Stored data entries
_ _ _ _
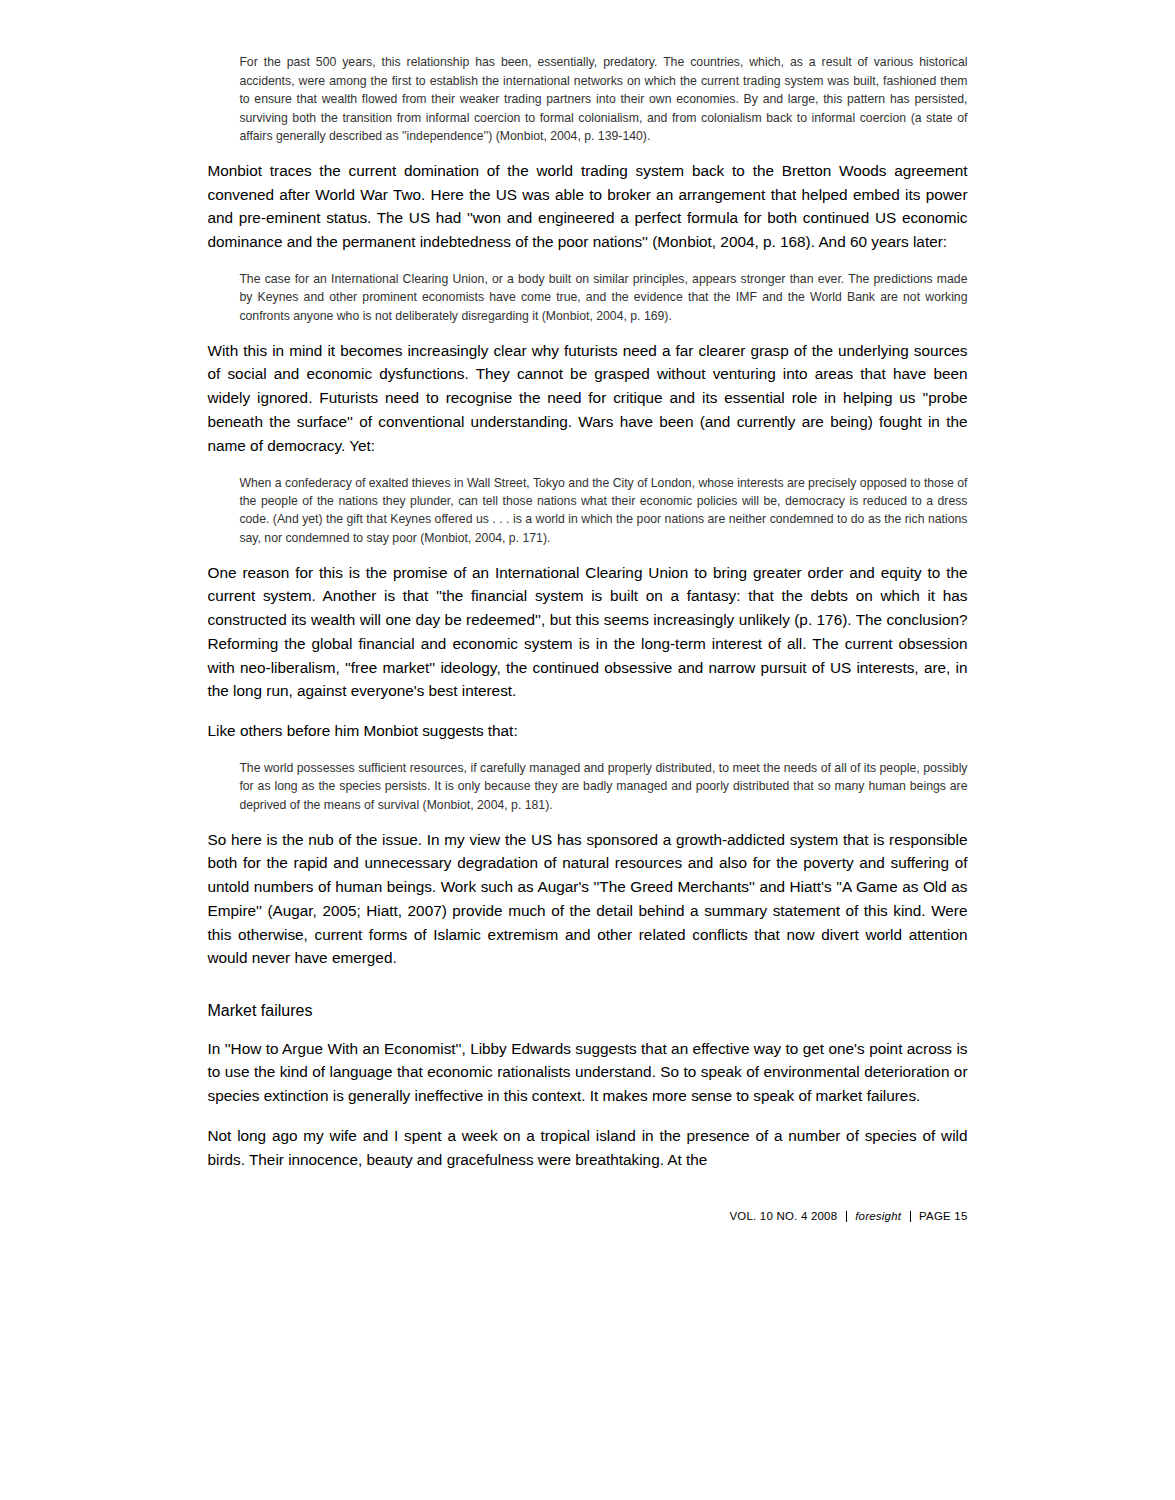For the past 500 years, this relationship has been, essentially, predatory. The countries, which, as a result of various historical accidents, were among the first to establish the international networks on which the current trading system was built, fashioned them to ensure that wealth flowed from their weaker trading partners into their own economies. By and large, this pattern has persisted, surviving both the transition from informal coercion to formal colonialism, and from colonialism back to informal coercion (a state of affairs generally described as ''independence'') (Monbiot, 2004, p. 139-140).
Monbiot traces the current domination of the world trading system back to the Bretton Woods agreement convened after World War Two. Here the US was able to broker an arrangement that helped embed its power and pre-eminent status. The US had ''won and engineered a perfect formula for both continued US economic dominance and the permanent indebtedness of the poor nations'' (Monbiot, 2004, p. 168). And 60 years later:
The case for an International Clearing Union, or a body built on similar principles, appears stronger than ever. The predictions made by Keynes and other prominent economists have come true, and the evidence that the IMF and the World Bank are not working confronts anyone who is not deliberately disregarding it (Monbiot, 2004, p. 169).
With this in mind it becomes increasingly clear why futurists need a far clearer grasp of the underlying sources of social and economic dysfunctions. They cannot be grasped without venturing into areas that have been widely ignored. Futurists need to recognise the need for critique and its essential role in helping us ''probe beneath the surface'' of conventional understanding. Wars have been (and currently are being) fought in the name of democracy. Yet:
When a confederacy of exalted thieves in Wall Street, Tokyo and the City of London, whose interests are precisely opposed to those of the people of the nations they plunder, can tell those nations what their economic policies will be, democracy is reduced to a dress code. (And yet) the gift that Keynes offered us . . . is a world in which the poor nations are neither condemned to do as the rich nations say, nor condemned to stay poor (Monbiot, 2004, p. 171).
One reason for this is the promise of an International Clearing Union to bring greater order and equity to the current system. Another is that ''the financial system is built on a fantasy: that the debts on which it has constructed its wealth will one day be redeemed'', but this seems increasingly unlikely (p. 176). The conclusion? Reforming the global financial and economic system is in the long-term interest of all. The current obsession with neo-liberalism, ''free market'' ideology, the continued obsessive and narrow pursuit of US interests, are, in the long run, against everyone's best interest.
Like others before him Monbiot suggests that:
The world possesses sufficient resources, if carefully managed and properly distributed, to meet the needs of all of its people, possibly for as long as the species persists. It is only because they are badly managed and poorly distributed that so many human beings are deprived of the means of survival (Monbiot, 2004, p. 181).
So here is the nub of the issue. In my view the US has sponsored a growth-addicted system that is responsible both for the rapid and unnecessary degradation of natural resources and also for the poverty and suffering of untold numbers of human beings. Work such as Augar's ''The Greed Merchants'' and Hiatt's ''A Game as Old as Empire'' (Augar, 2005; Hiatt, 2007) provide much of the detail behind a summary statement of this kind. Were this otherwise, current forms of Islamic extremism and other related conflicts that now divert world attention would never have emerged.
Market failures
In ''How to Argue With an Economist'', Libby Edwards suggests that an effective way to get one's point across is to use the kind of language that economic rationalists understand. So to speak of environmental deterioration or species extinction is generally ineffective in this context. It makes more sense to speak of market failures.
Not long ago my wife and I spent a week on a tropical island in the presence of a number of species of wild birds. Their innocence, beauty and gracefulness were breathtaking. At the
VOL. 10 NO. 4 2008 foresight PAGE 15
_ _ _ _
> [ASSIGNED TASK]: Lines that contain "will" are the result; find them in the entries above and copy each one.

> [SOLUTION]:
When a confederacy of exalted thieves in Wall Street, Tokyo and the City of London, whose interests are precisely opposed to those of the people of the nations they plunder, can tell those nations what their economic policies will be, democracy is reduced to a dress code. (And yet) the gift that Keynes offered us . . . is a world in which the poor nations are neither condemned to do as the rich nations say, nor condemned to stay poor (Monbiot, 2004, p. 171).
One reason for this is the promise of an International Clearing Union to bring greater order and equity to the current system. Another is that ''the financial system is built on a fantasy: that the debts on which it has constructed its wealth will one day be redeemed'', but this seems increasingly unlikely (p. 176). The conclusion? Reforming the global financial and economic system is in the long-term interest of all. The current obsession with neo-liberalism, ''free market'' ideology, the continued obsessive and narrow pursuit of US interests, are, in the long run, against everyone's best interest.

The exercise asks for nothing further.